Strategic Considerations for Crypto Investors

Given this new macro environment, crypto investors should consider several strategic shifts:

  1. Quality over speculation: Focus on projects with strong fundamentals, clear use cases, and potential for near-term revenue generation. Speculative narratives with distant monetization horizons will struggle in a higher-rate environment.

  2. Yield generation: Seek out DeFi protocols and staking opportunities that can generate returns competitive with or superior to traditional fixed income, while carefully evaluating the associated risks.

  3. Dollar exposure management: Consider reducing dollar-denominated exposure or implementing hedging strategies to protect against potential dollar strength.

  4. Regulatory positioning: Favor projects that are proactively engaging with regulators and demonstrating compliance, as the regulatory environment is likely to tighten in response to broader financial instability.

  5. Alternative assets: Diversify into tokenized real assets, infrastructure projects with cash flows, and other yield-generating opportunities within the crypto ecosystem.

The Road Ahead

The crypto market is at a critical inflection point. The era of easy money and speculative excess is giving way to a more disciplined, yield-conscious environment. While this will undoubtedly be painful for many projects and investors, it represents a necessary maturation for the industry.

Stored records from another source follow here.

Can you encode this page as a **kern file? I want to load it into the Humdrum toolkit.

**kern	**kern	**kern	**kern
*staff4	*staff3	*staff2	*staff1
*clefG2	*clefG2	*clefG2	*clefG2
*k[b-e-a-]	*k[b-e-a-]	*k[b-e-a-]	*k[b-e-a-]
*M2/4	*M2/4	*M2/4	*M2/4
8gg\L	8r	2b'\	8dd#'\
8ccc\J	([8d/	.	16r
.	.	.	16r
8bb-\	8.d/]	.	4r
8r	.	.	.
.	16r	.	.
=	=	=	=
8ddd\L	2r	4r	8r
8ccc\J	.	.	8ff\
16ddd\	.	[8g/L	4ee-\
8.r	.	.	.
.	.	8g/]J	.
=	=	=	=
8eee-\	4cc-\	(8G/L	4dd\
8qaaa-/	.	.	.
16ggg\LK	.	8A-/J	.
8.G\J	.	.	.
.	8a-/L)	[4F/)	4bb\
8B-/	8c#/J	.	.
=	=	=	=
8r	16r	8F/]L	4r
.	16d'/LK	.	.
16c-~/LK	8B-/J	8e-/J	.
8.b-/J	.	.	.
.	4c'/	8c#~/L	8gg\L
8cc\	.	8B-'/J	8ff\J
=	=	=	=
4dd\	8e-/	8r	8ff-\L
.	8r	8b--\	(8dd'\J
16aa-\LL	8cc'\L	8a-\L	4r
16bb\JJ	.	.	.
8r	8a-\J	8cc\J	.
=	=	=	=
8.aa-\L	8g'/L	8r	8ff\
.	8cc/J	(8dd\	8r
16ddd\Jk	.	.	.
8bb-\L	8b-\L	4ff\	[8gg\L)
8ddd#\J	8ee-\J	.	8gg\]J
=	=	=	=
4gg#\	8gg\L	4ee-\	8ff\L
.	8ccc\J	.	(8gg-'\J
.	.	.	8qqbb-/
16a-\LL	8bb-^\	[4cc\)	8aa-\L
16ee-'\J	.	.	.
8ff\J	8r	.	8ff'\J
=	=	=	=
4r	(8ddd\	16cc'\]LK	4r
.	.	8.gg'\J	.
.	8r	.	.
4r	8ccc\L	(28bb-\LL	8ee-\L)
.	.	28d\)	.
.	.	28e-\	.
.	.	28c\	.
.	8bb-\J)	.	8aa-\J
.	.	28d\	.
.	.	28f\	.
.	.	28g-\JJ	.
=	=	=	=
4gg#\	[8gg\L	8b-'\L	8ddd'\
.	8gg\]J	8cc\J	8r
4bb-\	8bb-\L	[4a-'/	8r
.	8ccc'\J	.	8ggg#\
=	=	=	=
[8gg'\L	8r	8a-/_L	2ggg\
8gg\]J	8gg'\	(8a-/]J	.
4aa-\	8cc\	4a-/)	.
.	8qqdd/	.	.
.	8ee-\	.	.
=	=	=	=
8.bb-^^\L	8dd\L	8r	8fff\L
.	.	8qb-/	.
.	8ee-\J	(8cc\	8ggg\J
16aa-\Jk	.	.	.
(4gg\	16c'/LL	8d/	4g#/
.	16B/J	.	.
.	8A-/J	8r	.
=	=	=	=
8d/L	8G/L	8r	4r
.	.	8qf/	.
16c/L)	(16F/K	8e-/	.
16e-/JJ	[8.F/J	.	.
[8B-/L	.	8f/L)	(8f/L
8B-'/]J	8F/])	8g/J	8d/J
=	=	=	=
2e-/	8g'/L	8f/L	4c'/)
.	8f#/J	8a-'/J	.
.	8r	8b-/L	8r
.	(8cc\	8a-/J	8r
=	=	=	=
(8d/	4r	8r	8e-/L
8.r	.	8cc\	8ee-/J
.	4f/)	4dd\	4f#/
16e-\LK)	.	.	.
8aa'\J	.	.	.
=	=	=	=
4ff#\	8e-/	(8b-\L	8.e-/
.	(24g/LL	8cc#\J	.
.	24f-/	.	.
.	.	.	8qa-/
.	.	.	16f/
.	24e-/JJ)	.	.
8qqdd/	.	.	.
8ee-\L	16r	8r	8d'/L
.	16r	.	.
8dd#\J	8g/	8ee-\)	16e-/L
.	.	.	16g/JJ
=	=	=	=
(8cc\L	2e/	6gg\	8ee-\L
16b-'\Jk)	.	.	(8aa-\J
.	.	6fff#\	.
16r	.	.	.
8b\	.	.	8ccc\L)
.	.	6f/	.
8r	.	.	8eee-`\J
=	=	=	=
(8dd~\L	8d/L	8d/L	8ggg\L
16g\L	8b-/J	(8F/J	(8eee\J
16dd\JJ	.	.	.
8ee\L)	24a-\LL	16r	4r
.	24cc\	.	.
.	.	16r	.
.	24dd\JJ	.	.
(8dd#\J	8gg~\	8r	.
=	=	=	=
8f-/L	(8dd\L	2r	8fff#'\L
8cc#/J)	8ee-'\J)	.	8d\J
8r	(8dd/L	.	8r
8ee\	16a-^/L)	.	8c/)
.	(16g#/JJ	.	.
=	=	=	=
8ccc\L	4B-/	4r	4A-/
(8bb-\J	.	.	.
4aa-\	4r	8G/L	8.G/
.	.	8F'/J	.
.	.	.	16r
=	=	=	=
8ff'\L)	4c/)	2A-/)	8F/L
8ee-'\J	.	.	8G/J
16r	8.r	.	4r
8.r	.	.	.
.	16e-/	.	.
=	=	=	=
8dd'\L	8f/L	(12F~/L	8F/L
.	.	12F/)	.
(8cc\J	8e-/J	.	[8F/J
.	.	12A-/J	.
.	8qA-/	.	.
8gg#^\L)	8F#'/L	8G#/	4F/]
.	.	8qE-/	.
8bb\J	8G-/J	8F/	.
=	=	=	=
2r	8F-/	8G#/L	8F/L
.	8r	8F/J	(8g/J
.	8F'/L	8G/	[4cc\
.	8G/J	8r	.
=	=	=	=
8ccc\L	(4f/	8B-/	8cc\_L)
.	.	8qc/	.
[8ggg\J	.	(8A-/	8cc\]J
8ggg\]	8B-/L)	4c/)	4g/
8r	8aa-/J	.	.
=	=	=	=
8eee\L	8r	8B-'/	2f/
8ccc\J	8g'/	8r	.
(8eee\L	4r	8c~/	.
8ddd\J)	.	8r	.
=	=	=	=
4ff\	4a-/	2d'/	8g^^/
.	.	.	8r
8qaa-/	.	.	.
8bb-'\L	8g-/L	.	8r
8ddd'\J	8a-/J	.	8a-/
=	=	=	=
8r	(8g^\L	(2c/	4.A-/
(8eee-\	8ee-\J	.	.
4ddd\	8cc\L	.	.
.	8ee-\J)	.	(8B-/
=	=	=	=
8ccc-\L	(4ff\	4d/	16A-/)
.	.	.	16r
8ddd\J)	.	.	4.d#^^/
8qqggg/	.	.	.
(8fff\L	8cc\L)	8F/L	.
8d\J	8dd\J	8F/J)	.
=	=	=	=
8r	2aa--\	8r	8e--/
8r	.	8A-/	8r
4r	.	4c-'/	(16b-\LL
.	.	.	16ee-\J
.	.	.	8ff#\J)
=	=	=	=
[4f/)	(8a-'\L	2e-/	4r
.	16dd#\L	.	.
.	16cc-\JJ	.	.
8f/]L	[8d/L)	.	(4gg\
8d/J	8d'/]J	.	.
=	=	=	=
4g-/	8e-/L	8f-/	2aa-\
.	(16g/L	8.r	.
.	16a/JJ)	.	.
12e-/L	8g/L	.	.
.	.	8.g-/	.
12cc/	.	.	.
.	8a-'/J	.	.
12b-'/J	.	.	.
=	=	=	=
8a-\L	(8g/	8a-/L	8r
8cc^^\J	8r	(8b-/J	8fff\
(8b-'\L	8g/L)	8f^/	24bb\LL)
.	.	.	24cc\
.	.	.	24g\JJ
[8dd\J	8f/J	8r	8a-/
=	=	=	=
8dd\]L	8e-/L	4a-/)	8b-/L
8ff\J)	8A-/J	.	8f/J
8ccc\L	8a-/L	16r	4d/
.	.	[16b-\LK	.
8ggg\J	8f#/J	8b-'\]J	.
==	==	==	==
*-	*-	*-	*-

The key question is whether the crypto market can successfully transition from a purely speculative asset class to one with genuine utility and value generation in a higher-rate environment. Those projects that can demonstrate clear value propositions and adapt to this new reality will emerge stronger, while those dependent on perpetual low rates and speculative flows will struggle.

As we navigate this reset, crypto investors must recalibrate their expectations and risk management frameworks. The days of moonshot dreams are ending; the era of fundamental value assessment is just beginning.